Problem
Copy the data that appears below exactly. Drop the pictures.

----------

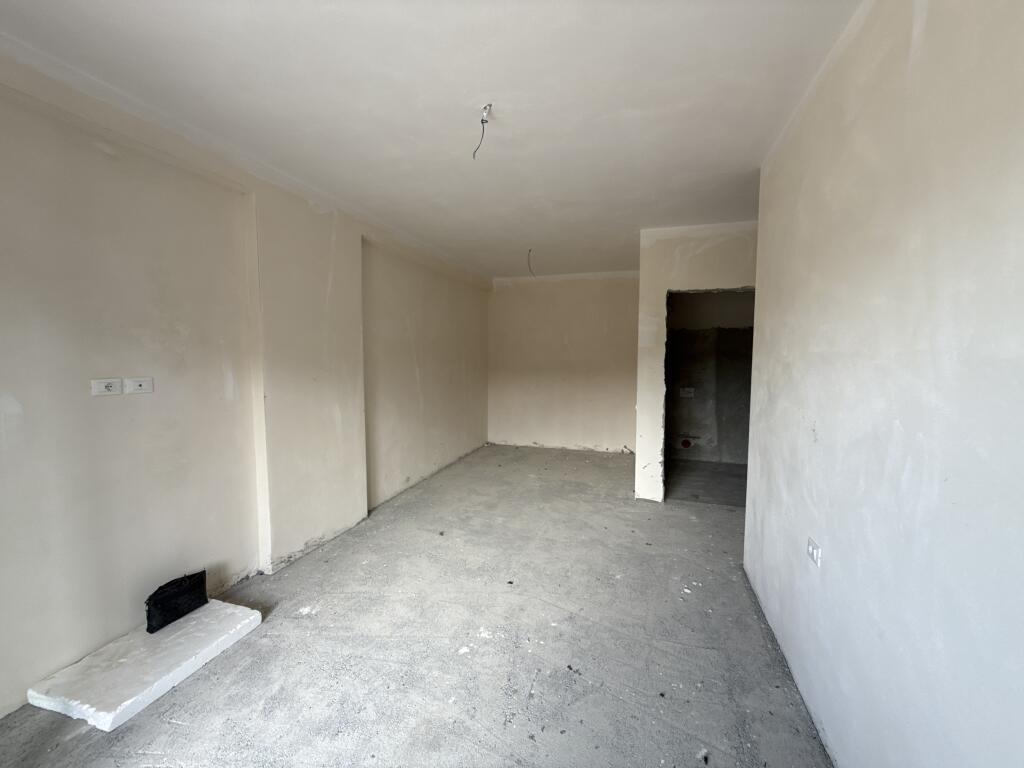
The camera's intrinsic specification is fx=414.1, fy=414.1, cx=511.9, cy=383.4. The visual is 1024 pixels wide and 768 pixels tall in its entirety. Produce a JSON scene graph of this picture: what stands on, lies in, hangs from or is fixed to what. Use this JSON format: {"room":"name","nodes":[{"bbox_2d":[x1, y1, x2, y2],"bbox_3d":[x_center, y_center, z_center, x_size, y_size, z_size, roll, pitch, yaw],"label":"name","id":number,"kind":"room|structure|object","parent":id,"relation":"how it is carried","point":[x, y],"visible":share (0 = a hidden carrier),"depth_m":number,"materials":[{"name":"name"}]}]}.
{"room":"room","nodes":[
{"label":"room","id":0,"kind":"room"},
{"bbox_2d":[0,50,490,718],"bbox_3d":[-1.576,-0.110,3.293,0.259,2.689,7.118,2,4,18],"label":"left wall","id":1,"kind":"structure","parent":0,"point":[13,358],"depth_m":2.14,"materials":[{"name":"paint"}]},
{"bbox_2d":[90,378,121,395],"bbox_3d":[-1.917,0.015,1.956,0.015,0.074,0.114,2,4,18],"label":"wall socket","id":2,"kind":"object","parent":1,"relation":"attached to","point":[113,388],"visible":0.99,"depth_m":1.95,"materials":[{"name":"white plastic"}]},
{"bbox_2d":[123,377,152,394],"bbox_3d":[-1.873,0.008,2.079,0.015,0.075,0.117,2,4,18],"label":"wall socket","id":3,"kind":"object","parent":1,"relation":"attached to","point":[138,388],"visible":0.99,"depth_m":2.07,"materials":[{"name":"white plastic"}]},
{"bbox_2d":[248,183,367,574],"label":"pillar","id":4,"kind":"object","parent":1,"relation":"attached to","point":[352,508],"visible":0.83,"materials":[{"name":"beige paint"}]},
{"bbox_2d":[0,441,833,767],"bbox_3d":[0.432,1.290,2.894,4.230,0.116,7.991,2,4,18],"label":"floor","id":5,"kind":"structure","parent":0,"point":[132,728],"depth_m":2.03,"materials":[{"name":"grey concrete"}]},
{"bbox_2d":[26,598,263,730],"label":"styrofoam board","id":6,"kind":"object","parent":5,"relation":"on","point":[121,708],"visible":0.88,"depth_m":1.83,"materials":[{"name":"white plastic"}]},
{"bbox_2d":[144,570,208,633],"bbox_3d":[-1.780,1.139,2.198,0.129,0.206,0.299,2,4,18],"label":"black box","id":7,"kind":"object","parent":6,"relation":"on","point":[202,581],"visible":0.98,"depth_m":2.16,"materials":[{"name":"black plastic"}]},
{"bbox_2d":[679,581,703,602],"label":"plaster chips","id":8,"kind":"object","parent":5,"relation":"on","point":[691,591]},
{"bbox_2d":[0,0,863,280],"bbox_3d":[0.452,-1.430,2.743,4.660,0.123,7.767,2,4,18],"label":"ceiling","id":9,"kind":"structure","parent":0,"point":[414,123],"depth_m":1.90,"materials":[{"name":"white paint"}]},
{"bbox_2d":[472,103,492,158],"bbox_3d":[-0.149,-1.239,2.048,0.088,0.236,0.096,-1,4,-19],"label":"ceiling wire","id":10,"kind":"object","parent":9,"relation":"hanging from","point":[482,121],"visible":0.97,"depth_m":2.04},
{"bbox_2d":[527,248,535,275],"bbox_3d":[0.222,-1.386,4.755,0.095,0.265,0.192,-1,4,-21],"label":"ceiling wire","id":11,"kind":"object","parent":9,"relation":"hanging from","point":[528,250],"visible":0.9,"depth_m":4.76,"materials":[{"name":"plastic"}]},
{"bbox_2d":[487,271,639,453],"bbox_3d":[0.857,-0.319,6.319,2.830,2.642,0.207,2,4,18],"label":"back wall","id":12,"kind":"structure","parent":0,"point":[618,427],"depth_m":6.23,"materials":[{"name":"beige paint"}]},
{"bbox_2d":[635,219,758,503],"bbox_3d":[2.063,-0.130,3.825,1.773,2.627,0.154,2,4,18],"label":"partition wall","id":13,"kind":"structure","parent":0,"point":[662,287],"depth_m":3.92,"materials":[{"name":"beige paint"}]},
{"bbox_2d":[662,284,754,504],"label":"doorway","id":14,"kind":"object","parent":13,"relation":"in","point":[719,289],"visible":0.51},
{"bbox_2d":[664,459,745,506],"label":"floor","id":15,"kind":"structure","parent":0,"point":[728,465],"depth_m":4.74,"materials":[{"name":"grey concrete"}]},
{"bbox_2d":[665,287,755,462],"bbox_3d":[2.849,-0.241,5.608,2.386,2.594,0.257,2,4,18],"label":"alcove wall","id":16,"kind":"structure","parent":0,"point":[685,334],"depth_m":5.60,"materials":[{"name":"grey concrete"}]},
{"bbox_2d":[680,437,692,448],"bbox_3d":[2.509,0.860,5.986,0.134,0.158,0.044,2,4,18],"label":"red pipe","id":17,"kind":"object","parent":16,"relation":"attached to","point":[685,442],"visible":0.95,"depth_m":5.97,"materials":[{"name":"red plastic"}]},
{"bbox_2d":[679,387,694,397],"bbox_3d":[2.376,0.116,5.635,0.164,0.125,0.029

----------

Answer to this problem
The camera's intrinsic specification is fx=414.1, fy=414.1, cx=511.9, cy=383.4. The visual is 1024 pixels wide and 768 pixels tall in its entirety. Produce a JSON scene graph of this picture: what stands on, lies in, hangs from or is fixed to what. Use this JSON format: {"room":"name","nodes":[{"bbox_2d":[x1, y1, x2, y2],"bbox_3d":[x_center, y_center, z_center, x_size, y_size, z_size, roll, pitch, yaw],"label":"name","id":number,"kind":"room|structure|object","parent":id,"relation":"how it is carried","point":[x, y],"visible":share (0 = a hidden carrier),"depth_m":number,"materials":[{"name":"name"}]}]}.
{"room":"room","nodes":[
{"label":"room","id":0,"kind":"room"},
{"bbox_2d":[0,50,490,718],"bbox_3d":[-1.576,-0.110,3.293,0.259,2.689,7.118,2,4,18],"label":"left wall","id":1,"kind":"structure","parent":0,"point":[13,358],"depth_m":2.14,"materials":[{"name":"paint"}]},
{"bbox_2d":[90,378,121,395],"bbox_3d":[-1.917,0.015,1.956,0.015,0.074,0.114,2,4,18],"label":"wall socket","id":2,"kind":"object","parent":1,"relation":"attached to","point":[113,388],"visible":0.99,"depth_m":1.95,"materials":[{"name":"white plastic"}]},
{"bbox_2d":[123,377,152,394],"bbox_3d":[-1.873,0.008,2.079,0.015,0.075,0.117,2,4,18],"label":"wall socket","id":3,"kind":"object","parent":1,"relation":"attached to","point":[138,388],"visible":0.99,"depth_m":2.07,"materials":[{"name":"white plastic"}]},
{"bbox_2d":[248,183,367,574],"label":"pillar","id":4,"kind":"object","parent":1,"relation":"attached to","point":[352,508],"visible":0.83,"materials":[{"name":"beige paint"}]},
{"bbox_2d":[0,441,833,767],"bbox_3d":[0.432,1.290,2.894,4.230,0.116,7.991,2,4,18],"label":"floor","id":5,"kind":"structure","parent":0,"point":[132,728],"depth_m":2.03,"materials":[{"name":"grey concrete"}]},
{"bbox_2d":[26,598,263,730],"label":"styrofoam board","id":6,"kind":"object","parent":5,"relation":"on","point":[121,708],"visible":0.88,"depth_m":1.83,"materials":[{"name":"white plastic"}]},
{"bbox_2d":[144,570,208,633],"bbox_3d":[-1.780,1.139,2.198,0.129,0.206,0.299,2,4,18],"label":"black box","id":7,"kind":"object","parent":6,"relation":"on","point":[202,581],"visible":0.98,"depth_m":2.16,"materials":[{"name":"black plastic"}]},
{"bbox_2d":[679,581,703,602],"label":"plaster chips","id":8,"kind":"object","parent":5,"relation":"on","point":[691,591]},
{"bbox_2d":[0,0,863,280],"bbox_3d":[0.452,-1.430,2.743,4.660,0.123,7.767,2,4,18],"label":"ceiling","id":9,"kind":"structure","parent":0,"point":[414,123],"depth_m":1.90,"materials":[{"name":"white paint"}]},
{"bbox_2d":[472,103,492,158],"bbox_3d":[-0.149,-1.239,2.048,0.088,0.236,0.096,-1,4,-19],"label":"ceiling wire","id":10,"kind":"object","parent":9,"relation":"hanging from","point":[482,121],"visible":0.97,"depth_m":2.04},
{"bbox_2d":[527,248,535,275],"bbox_3d":[0.222,-1.386,4.755,0.095,0.265,0.192,-1,4,-21],"label":"ceiling wire","id":11,"kind":"object","parent":9,"relation":"hanging from","point":[528,250],"visible":0.9,"depth_m":4.76,"materials":[{"name":"plastic"}]},
{"bbox_2d":[487,271,639,453],"bbox_3d":[0.857,-0.319,6.319,2.830,2.642,0.207,2,4,18],"label":"back wall","id":12,"kind":"structure","parent":0,"point":[618,427],"depth_m":6.23,"materials":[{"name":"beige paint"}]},
{"bbox_2d":[635,219,758,503],"bbox_3d":[2.063,-0.130,3.825,1.773,2.627,0.154,2,4,18],"label":"partition wall","id":13,"kind":"structure","parent":0,"point":[662,287],"depth_m":3.92,"materials":[{"name":"beige paint"}]},
{"bbox_2d":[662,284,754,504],"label":"doorway","id":14,"kind":"object","parent":13,"relation":"in","point":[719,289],"visible":0.51},
{"bbox_2d":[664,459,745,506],"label":"floor","id":15,"kind":"structure","parent":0,"point":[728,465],"depth_m":4.74,"materials":[{"name":"grey concrete"}]},
{"bbox_2d":[665,287,755,462],"bbox_3d":[2.849,-0.241,5.608,2.386,2.594,0.257,2,4,18],"label":"alcove wall","id":16,"kind":"structure","parent":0,"point":[685,334],"depth_m":5.60,"materials":[{"name":"grey concrete"}]},
{"bbox_2d":[680,437,692,448],"bbox_3d":[2.509,0.860,5.986,0.134,0.158,0.044,2,4,18],"label":"red pipe","id":17,"kind":"object","parent":16,"relation":"attached to","point":[685,442],"visible":0.95,"depth_m":5.97,"materials":[{"name":"red plastic"}]},
{"bbox_2d":[679,387,694,397],"bbox_3d":[2.376,0.116,5.635,0.164,0.125,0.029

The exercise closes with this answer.